Required action — Put every line of text from the items below into a single numbered list, skipping blank lines. Leave the pictures out of your answer.

Data for this task —

....

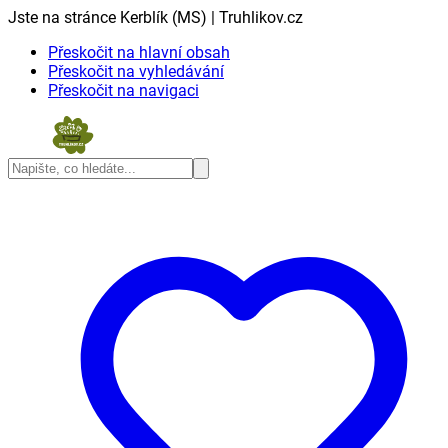
Jste na stránce Kerblík (MS) | Truhlikov.cz
Přeskočit na hlavní obsah
Přeskočit na vyhledávání
Přeskočit na navigaci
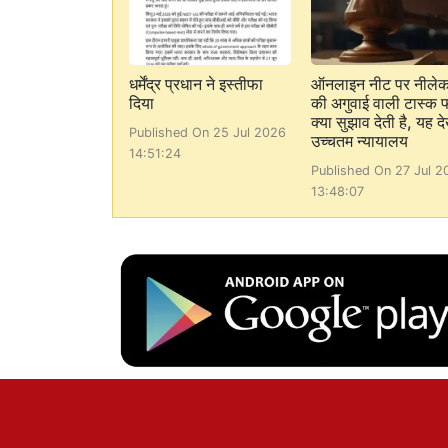
धर्मेंद्र प्रधान ने इस्तीफा
ऑनलाइन नीट पर नीले
दिया
की अगुवाई वाली टास्क फ
क्या सुझाव देती है, यह देख
Published On 25 Jul 2026
उच्चतम न्यायालय
14:51:24
Published On 27 Jul 2
13:48:07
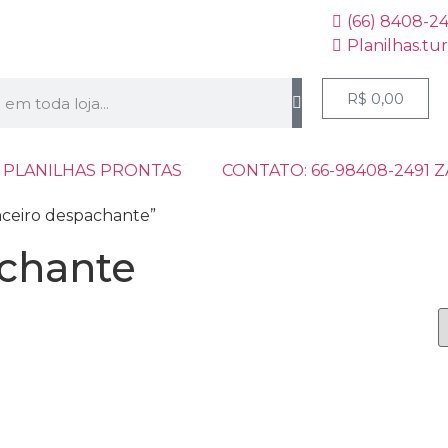
(66) 8408-2
Planilhas.tu
R$
0,00
 PLANILHAS PRONTAS
CONTATO: 66-98408-2491 
nceiro despachante”
achante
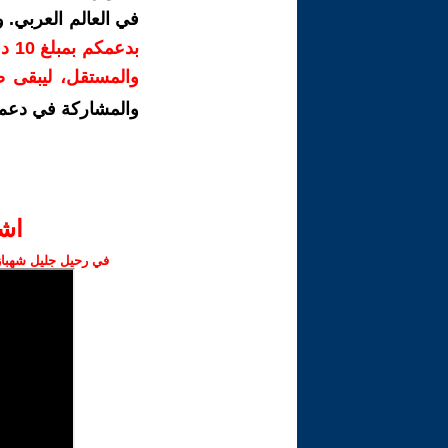
في العالم العربي.
بدع
والمستقل، ليبقى صو
والمشاركة في دعم 
اش‫
في رحيل جليل شهباز،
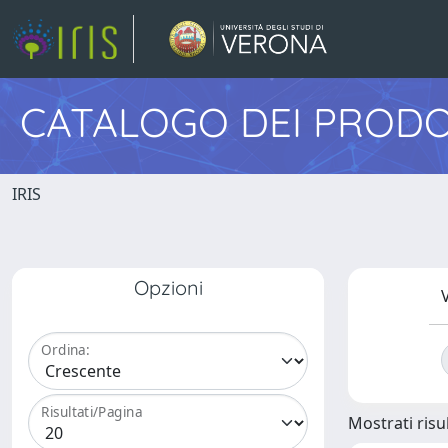
CATALOGO DEI PRODO
IRIS
Opzioni
V
Ordina:
Risultati/Pagina
Mostrati risul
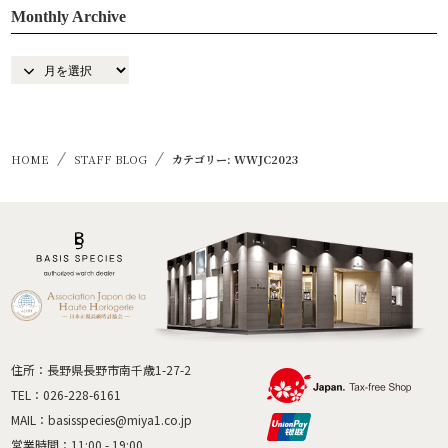
Monthly Archive
HOME
STAFF BLOG
カテゴリー: WWJC2023
住所：長野県長野市南千歳1-27-2
TEL：
026-228-6161
MAIL：
basisspecies@miya1.co.jp
営業時間：11:00 - 19:00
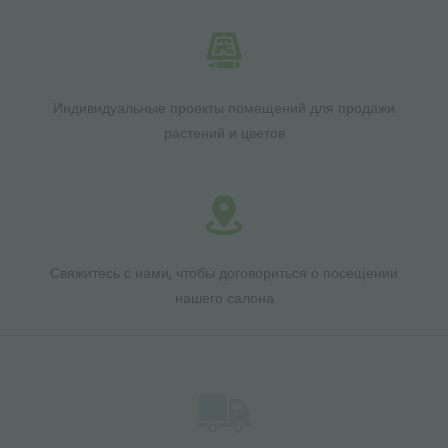
Индивидуальные проекты помещений для продажи
растений и цветов
Свяжитесь с нами, чтобы договориться о посещении
нашего салона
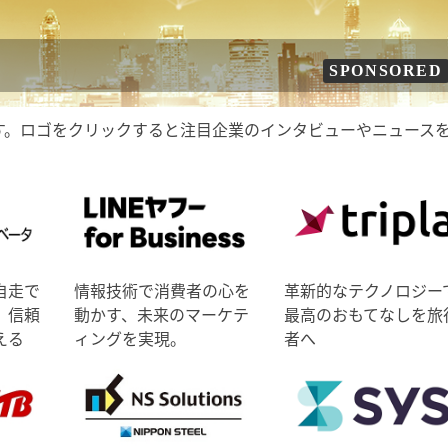
SPONSORED
す。ロゴをクリックすると注目企業のインタビューやニュース
自走で
情報技術で消費者の心を
革新的なテクノロジー
、信頼
動かす、未来のマーケテ
最高のおもてなしを旅
える
ィングを実現。
者へ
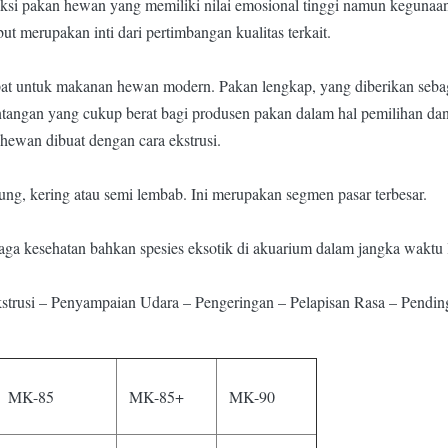
i pakan hewan yang memiliki nilai emosional tinggi namun kegunaan 
merupakan inti dari pertimbangan kualitas terkait.
g tepat untuk makanan hewan modern. Pakan lengkap, yang diberikan se
antangan yang cukup berat bagi produsen pakan dalam hal pemilihan d
hewan dibuat dengan cara ekstrusi.
ung, kering atau semi lembab. Ini merupakan segmen pasar terbesar.
ga kesehatan bahkan spesies eksotik di akuarium dalam jangka waktu 
trusi – Penyampaian Udara – Pengeringan – Pelapisan Rasa – Pendin
MK-85
MK-85+
MK-90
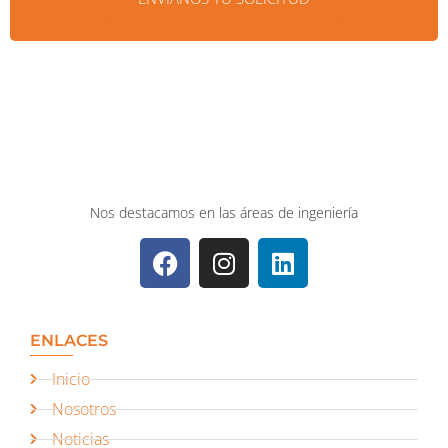
Nos destacamos en las áreas de ingeniería
ENLACES
Inicio
Nosotros
Noticias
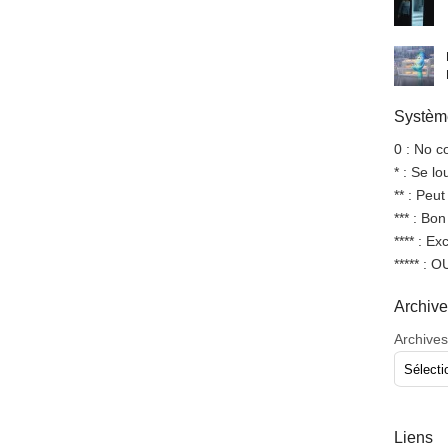
Système
0 : No 
* : Se l
** : Peut
*** : Bo
**** : Ex
***** : 
Archiv
Archives
Liens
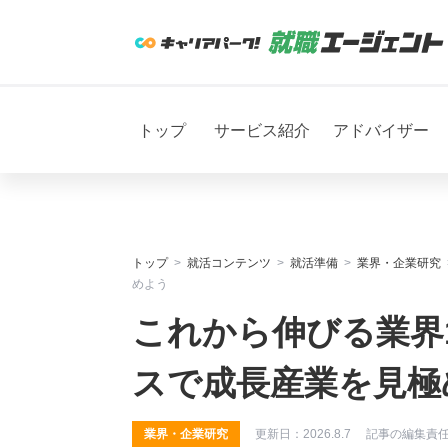
トップ
サービス紹介
アドバイザー
トップ
就活コンテンツ
就活準備
業界・企業研究
めよう
これから伸びる業界
スで成長産業を見極
業界・企業研究
更新日：
2026.8.7
記事の編集責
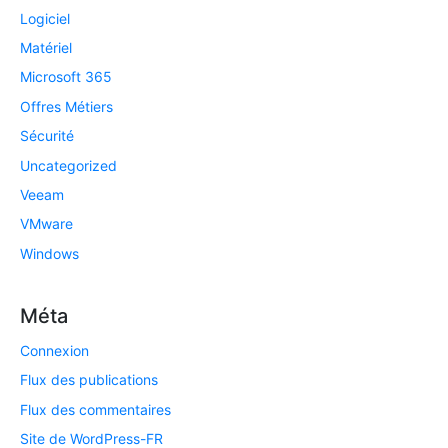
Logiciel
Matériel
Microsoft 365
Offres Métiers
Sécurité
Uncategorized
Veeam
VMware
Windows
Méta
Connexion
Flux des publications
Flux des commentaires
Site de WordPress-FR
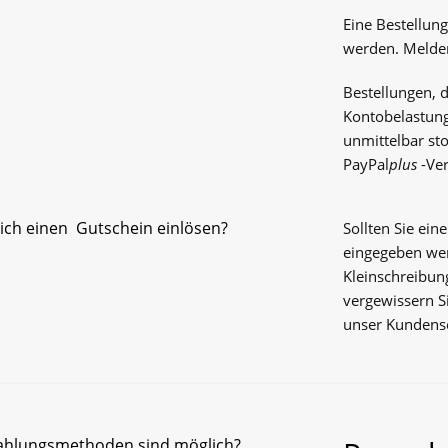
Eine Bestellun
werden. Melden
Bestellungen, d
Kontobelastung
unmittelbar sto
PayPal
plus
-Ver
ich einen Gutschein einlösen?
Sollten Sie ei
eingegeben wer
Kleinschreibung
vergewissern Si
unser Kundenser
ahlungsmethoden sind möglich?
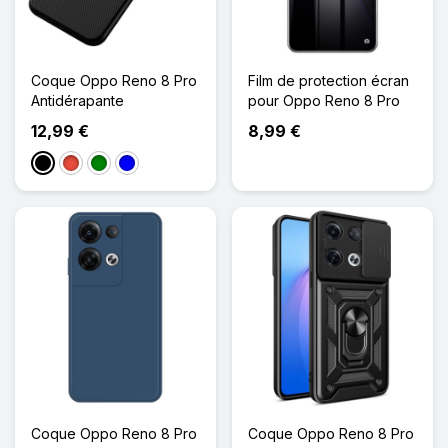
Coque Oppo Reno 8 Pro
Film de protection écran
Antidérapante
pour Oppo Reno 8 Pro
12,99 €
8,99 €
Noir
Rouge
Vert
Bleu
Coque Oppo Reno 8 Pro
Coque Oppo Reno 8 Pro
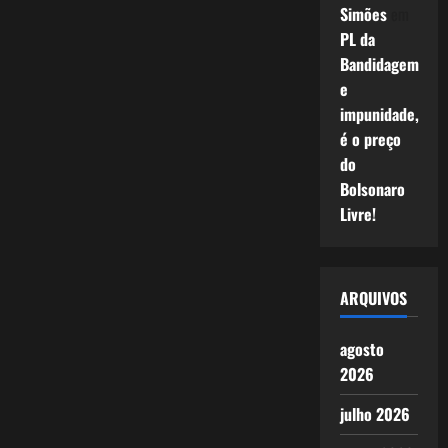
Simões
em
PL da
Bandidagem
e
impunidade,
é o preço
do
Bolsonaro
Livre!
ARQUIVOS
agosto
2026
julho 2026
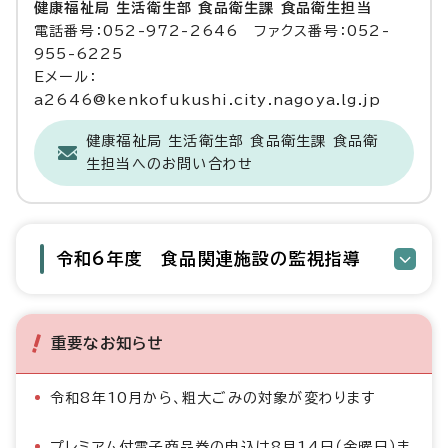
健康福祉局 生活衛生部 食品衛生課 食品衛生担当
電話番号：052-972-2646 ファクス番号：052-
955-6225
Eメール：
a2646@kenkofukushi.city.nagoya.lg.jp
健康福祉局 生活衛生部 食品衛生課 食品衛
生担当へのお問い合わせ
令和6年度 食品関連施設の監視指導
重要なお知らせ
令和8年10月から、粗大ごみの対象が変わります
プレミアム付電子商品券の申込は8月14日（金曜日）ま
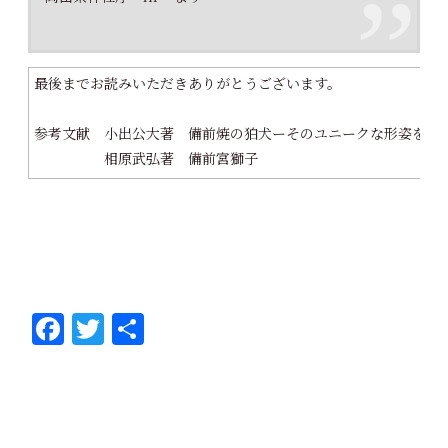
最後までお読みいただきありがとうございます。
参考文献 小出公大著 備前焼の狛犬ーそのユニークな形姿を訪
相原武弘著 備前宮獅子
Fa
T
共
ce
wi
有
bo
tt
ok
er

....

Written response —
1. Jste na stránce Kerblík (MS) | Truhlikov.cz
2. Přeskočit na hlavní obsah
3. Přeskočit na vyhledávání
4. Přeskočit na navigaci
5. धर्मेंद्र प्रधान ने इस्तीफा
6. ऑनलाइन नीट पर नीले
7. दिया
8. की अगुवाई वाली टास्क फ
9. क्या सुझाव देती है, यह देख
10. Published On 25 Jul 2026
11. उच्चतम न्यायालय
12. 14:51:24
13. Published On 27 Jul 2
14. 13:48:07
15. (66) 8408-2
16. Planilhas.tu
17. R$
18. 0,00
19.  PLANILHAS PRONTAS
20. CONTATO: 66-98408-2491 
21. nceiro despachante”
22. achante
23. في العالم العربي.
24. بدع
25. والمستقل، ليبقى صو
26. والمشاركة في دعم 
27. اش‫
28. في رحيل جليل شهباز،
29. CATALOGO DEI PRODO
30. IRIS
31. Opzioni
32. V
33. Ordina:
34. Risultati/Pagina
35. Mostrati risul
36. Monthly Archive
37. HOME
38. STAFF BLOG
39. カテゴリー: WWJC2023
40. 住所：長野県長野市南千歳1-27-2
41. TEL：
42. 026-228-6161
43. MAIL：
44. basisspecies@miya1.co.jp
45. 営業時間：11:00 - 19:00
46. Индивидуальные проекты помещений для продажи
47. растений и цветов
48. Свяжитесь с нами, чтобы договориться о посещении
49. нашего салона
50. SPONSORED
51. す。ロゴをクリックすると注目企業のインタビューやニュース
52. 自走で
53. 情報技術で消費者の心を
54. 革新的なテクノロジー
55. 、信頼
56. 動かす、未来のマーケテ
57. 最高のおもてなしを旅
58. える
59. ィングを実現。
60. 者へ
61. i pakan hewan yang memiliki nilai emosional tinggi namun kegunaan 
62. merupakan inti dari pertimbangan kualitas terkait.
63. g tepat untuk makanan hewan modern. Pakan lengkap, yang diberikan se
64. antangan yang cukup berat bagi produsen pakan dalam hal pemilihan d
65. hewan dibuat dengan cara ekstrusi.
66. ung, kering atau semi lembab. Ini merupakan segmen pasar terbesar.
67. ga kesehatan bahkan spesies eksotik di akuarium dalam jangka waktu 
68. trusi – Penyampaian Udara – Pengeringan – Pelapisan Rasa – Pendin
69. MK-85
70. MK-85+
71. MK-90
72. Nos destacamos en las áreas de ingeniería
73. ENLACES
74. Inicio
75. Nosotros
76. Noticias
77. Système
78. 0 : No 
79. * : Se l
80. ** : Peut
81. *** : Bo
82. **** : Ex
83. ***** : 
84. Archiv
85. Archives
86. Liens
87. トップ
88. サービス紹介
89. アドバイザー
90. トップ
91. 就活コンテンツ
92. 就活準備
93. 業界・企業研究
94. めよう
95. これから伸びる業界
96. スで成長産業を見極
97. 業界・企業研究
98. 更新日：
99. 2026.8.7
100. 記事の編集責
101. Logiciel
102. Matériel
103. Microsoft 365
104. Offres Métiers
105. Sécurité
106. Uncategorized
107. Veeam
108. VMware
109. Windows
110. Méta
111. Connexion
112. Flux des publications
113. Flux des commentaires
114. Site de WordPress-FR
115. Eine Bestellun
116. werden. Melden
117. Bestellungen, d
118. Kontobelastung
119. unmittelbar sto
120. PayPal
121. plus
122. -Ver
123. ich einen Gutschein einlösen?
124. Sollten Sie ei
125. eingegeben wer
126. Kleinschreibung
127. vergewissern Si
128. unser Kundenser
129. ahlungsmethoden sind möglich?
130. Coque Oppo Reno 8 Pro
131. Film de protection écran
132. Antidérapante
133. pour Oppo Reno 8 Pro
134. 12,99 €
135. 8,99 €
136. Noir
137. Rouge
138. Vert
139. Bleu
140. Coque Oppo Reno 8 Pro
141. Coque Oppo Reno 8 Pro
142. Simões
143. em
144. PL da
145. Bandidagem
146. e
147. impunidade,
148. é o preço
149. do
150. Bolsonaro
151. Livre!
152. ARQUIVOS
153. agosto
154. 2026
155. julho 2026
156. 健康福祉局 生活衛生部 食品衛生課 食品衛生担当
157. 電話番号：052-972-2646 ファクス番号：052-
158. 955-6225
159. Eメール：
160. a2646@kenkofukushi.city.nagoya.lg.jp
161. 健康福祉局 生活衛生部 食品衛生課 食品衛
162. 生担当へのお問い合わせ
163. 令和6年度 食品関連施設の監視指導
164. 重要なお知らせ
165. 令和8年10月から、粗大ごみの対象が変わります
166. プレミアム付電子商品券の申込は8月14日（金曜日）ま
167. 最後までお読みいただきありがとうございます。
168. 参考文献 小出公大著 備前焼の狛犬ーそのユニークな形姿を訪
169. 相原武弘著 備前宮獅子
170. Fa
171. T
172. 共
173. ce
174. wi
175. 有
176. bo
177. tt
178. ok
179. er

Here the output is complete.